Miles Turpin and colleagues ran the clean early demo in a 2023 chain-of-thought paper: bias the task, watch the answer move, then ask for step-by-step reasoning.5 The explanation usually ignores the bias, sounds coherent, and arrives at the answer the model already picked. Answer first, story second. Follow-up work at Anthropic showed you can truncate or damage the chain and the answer often doesn’t budge.6 The chain is decoration.
That’s confabulation. Not a metaphor. The same phenomenon.
The same pattern shows up in humans.
In the 1960s and 70s, Michael Gazzaniga and Roger Sperry ran the split-brain experiments. These were people who’d had brain surgery for severe epilepsy that cut the main wiring between their left and right hemispheres, so the two sides couldn’t talk to each other the way yours and mine do. Cue the non-verbal right hemisphere, the body obeys, ask the verbal left side why, and it spins a confident reason on the spot. “I wanted a drink of water.” “I was getting restless.”
Gazzaniga called that left-brain storyteller the interpreter. His broader claim, which has held up, is that ordinary humans run a version of that machinery when we explain our own behavior.7 Roger Sperry shared the 1981 Nobel Prize in Physiology or Medicine for the split-brain research.8 This is settled science. It’s not fringe blog lore.
If that’s the human baseline, LLM confabulation isn’t alien.

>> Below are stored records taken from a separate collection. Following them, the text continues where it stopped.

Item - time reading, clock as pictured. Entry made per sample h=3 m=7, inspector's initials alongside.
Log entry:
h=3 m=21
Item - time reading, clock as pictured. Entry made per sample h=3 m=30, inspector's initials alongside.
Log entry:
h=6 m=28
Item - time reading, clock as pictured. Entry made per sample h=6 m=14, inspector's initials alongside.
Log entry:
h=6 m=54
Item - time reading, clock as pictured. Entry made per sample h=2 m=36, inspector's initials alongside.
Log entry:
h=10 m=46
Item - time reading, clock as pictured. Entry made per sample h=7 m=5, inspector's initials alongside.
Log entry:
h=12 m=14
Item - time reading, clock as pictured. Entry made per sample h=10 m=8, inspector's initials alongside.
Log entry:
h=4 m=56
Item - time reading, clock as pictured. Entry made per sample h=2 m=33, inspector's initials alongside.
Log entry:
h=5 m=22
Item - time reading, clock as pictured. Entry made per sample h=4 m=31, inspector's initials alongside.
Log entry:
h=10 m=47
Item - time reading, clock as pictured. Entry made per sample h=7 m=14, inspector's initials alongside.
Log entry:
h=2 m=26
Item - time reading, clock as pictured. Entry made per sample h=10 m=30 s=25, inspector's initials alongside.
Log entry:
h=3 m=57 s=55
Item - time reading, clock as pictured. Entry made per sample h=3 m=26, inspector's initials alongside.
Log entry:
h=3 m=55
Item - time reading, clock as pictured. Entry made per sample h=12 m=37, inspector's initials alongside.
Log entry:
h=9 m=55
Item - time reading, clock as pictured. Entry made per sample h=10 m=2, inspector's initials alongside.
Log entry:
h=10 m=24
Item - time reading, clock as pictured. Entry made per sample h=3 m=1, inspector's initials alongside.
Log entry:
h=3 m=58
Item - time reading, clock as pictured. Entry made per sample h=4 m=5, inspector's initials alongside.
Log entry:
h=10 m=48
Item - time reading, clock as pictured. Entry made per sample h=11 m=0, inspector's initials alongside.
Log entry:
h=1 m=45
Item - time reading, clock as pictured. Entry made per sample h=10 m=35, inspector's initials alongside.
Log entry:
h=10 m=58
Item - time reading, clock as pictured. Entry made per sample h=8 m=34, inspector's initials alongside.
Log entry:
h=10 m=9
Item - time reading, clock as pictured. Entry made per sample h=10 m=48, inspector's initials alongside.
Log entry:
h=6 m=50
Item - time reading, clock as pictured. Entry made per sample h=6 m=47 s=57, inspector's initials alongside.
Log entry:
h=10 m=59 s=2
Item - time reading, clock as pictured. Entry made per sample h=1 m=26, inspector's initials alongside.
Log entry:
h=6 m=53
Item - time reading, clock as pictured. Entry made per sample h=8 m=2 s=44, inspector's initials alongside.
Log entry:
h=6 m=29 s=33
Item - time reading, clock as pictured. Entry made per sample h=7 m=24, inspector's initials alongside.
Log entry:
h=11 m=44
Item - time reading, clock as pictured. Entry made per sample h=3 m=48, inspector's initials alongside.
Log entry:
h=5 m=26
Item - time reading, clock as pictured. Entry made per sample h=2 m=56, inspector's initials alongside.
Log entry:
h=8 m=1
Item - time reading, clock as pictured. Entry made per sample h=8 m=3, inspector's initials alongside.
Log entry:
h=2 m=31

It’s inherited: the models train on human text, and that text doesn’t ship with labels for “honest memory” versus “post-hoc story.”
I don’t have a theory of how these models work on the inside. Nobody really does, including the people building them. I’m going by behavior.
That’s what humans do. The model is, in this specific sense, doing a very good impression of us.
My Own Interpreter
The interpreter isn’t theoretical for me anymore. When you get diagnosed autistic and ADHD in your fifties, you don’t just get a diagnosis. You get a backlog. Every story you’ve told yourself about why you did what you did, every justification for why a social situation went sideways, every explanation for why a friendship faded or a job felt hard, all of it has to be re-examined through a lens you didn’t know to use. The mask you built over decades doesn’t just come off. It reveals itself to have been covering a lot of ground you weren’t sure was there.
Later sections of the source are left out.